“Belki şimdi medyanın da etkisiyle bu oluyor ama anadoluda olunca genellikle batıda olan, yani egemen diyelim toplumun, öyle söyleyeyim, ekonomik yönden olsun, yaşam yönünde olsun… İşte anadoluda bir yerde deprem olmuş, vah vah denir geçilirdi. Ama 99 depremi ilk kez Marmara bölgesini vurduğu zaman dikkatleri üzerine topladı. Çünkü Marmara bölgesi ülkenin ekonomik gücünün olduğu, üretiminin yüzde 60’ının olduğu bir yer ve İstanbul’u da tehdit eder duruma gelince bizim gündemimize oturdu. Hatta o zaman hatırlarsınız, bir milat kabul edildi.”
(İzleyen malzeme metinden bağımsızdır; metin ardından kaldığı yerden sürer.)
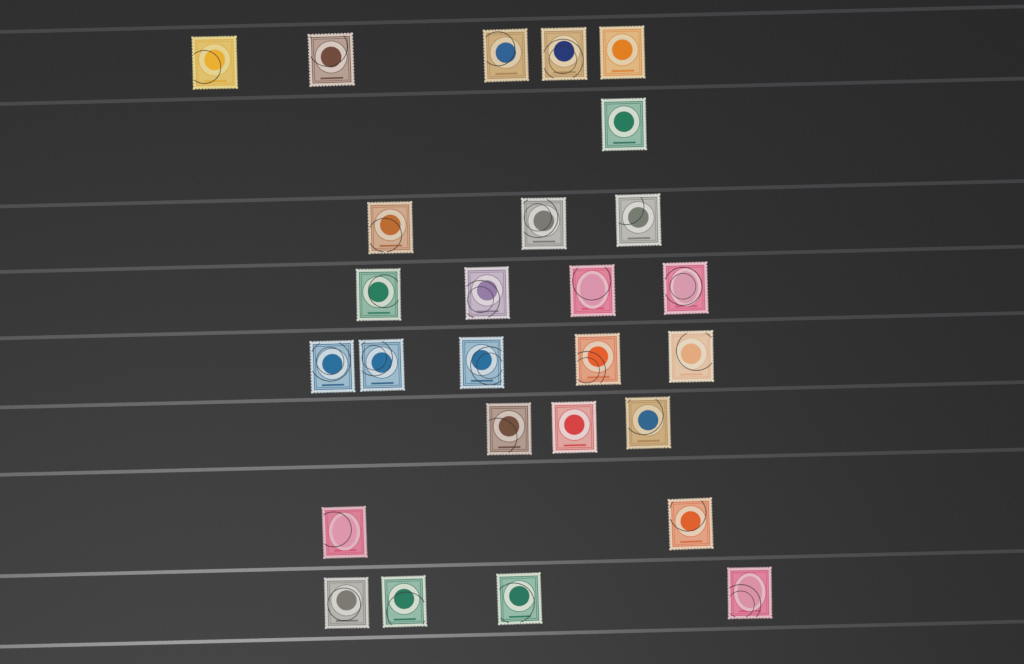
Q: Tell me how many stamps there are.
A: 27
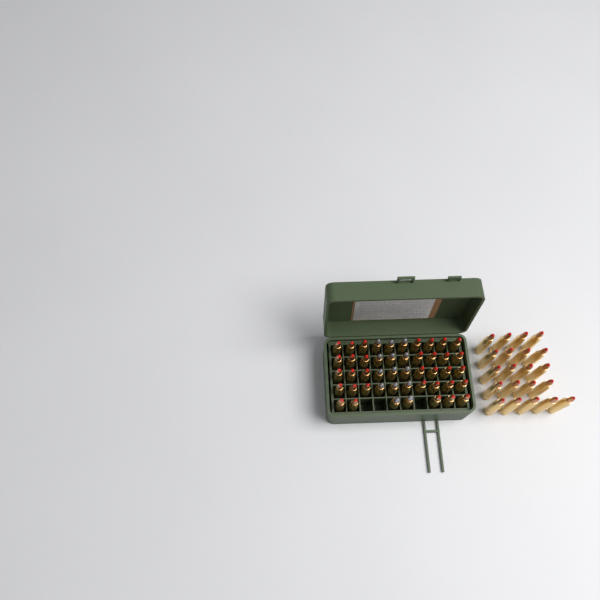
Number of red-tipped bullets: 54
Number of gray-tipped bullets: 14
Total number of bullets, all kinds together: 68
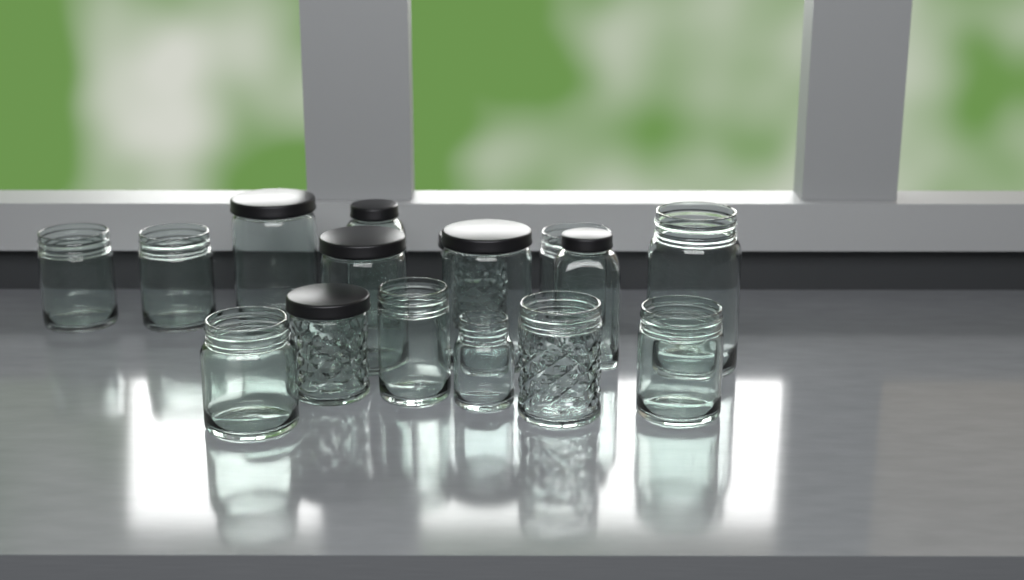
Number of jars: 16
“17 Ağustos 1999 bir milattır, bundan sonra hiçbir şey eskisi gibi olmayacak diye. Bu Maraş depremleri bir şey değiştirecek mi, milat mı diye soruyorsunuz ama 99 gibi olursa daha sonra bu da tekerrür eder, yani aynı vurdumduymazlık biraz daha taşınır.”
“Ama bence artık bu depremleri ciddiye alıp, üzerine çok konuşmaktan ziyade, nerede, ne zaman, nasıl, hangi büyüklükte olacak, nerede deprem bekliyorsunuz gibi gündemde bu sorular dolaşacağına Türkiye Cumhuriyeti hükümetleri, halkı, yerel yönetimleri bu depremi bu ülkenin en baş sorunu olarak düşünmeli ve Türkiye gündemine en önemli sorun olarak girmeli. Bundan daha önemli bir sorun ben göremiyorum.”
“Evet hukuk da çok önemli. Hukuk olmadan yani arzulanan demokratik devlet olmaz ama can güvenliği olmadan hukuk da olmaz. Yani bir devlet varsa vatandaşlarının veya o devleti kuran insanların can güvenliğini sağlamaktır, birinci görevi odur. Eğer vatandaşlarının can güvenliğini sağlamıyorsa devletin ne amacı olabilir ki anlamı da olmaz yani kimse de öyle bir devlet düşüncesini kabul edemez.”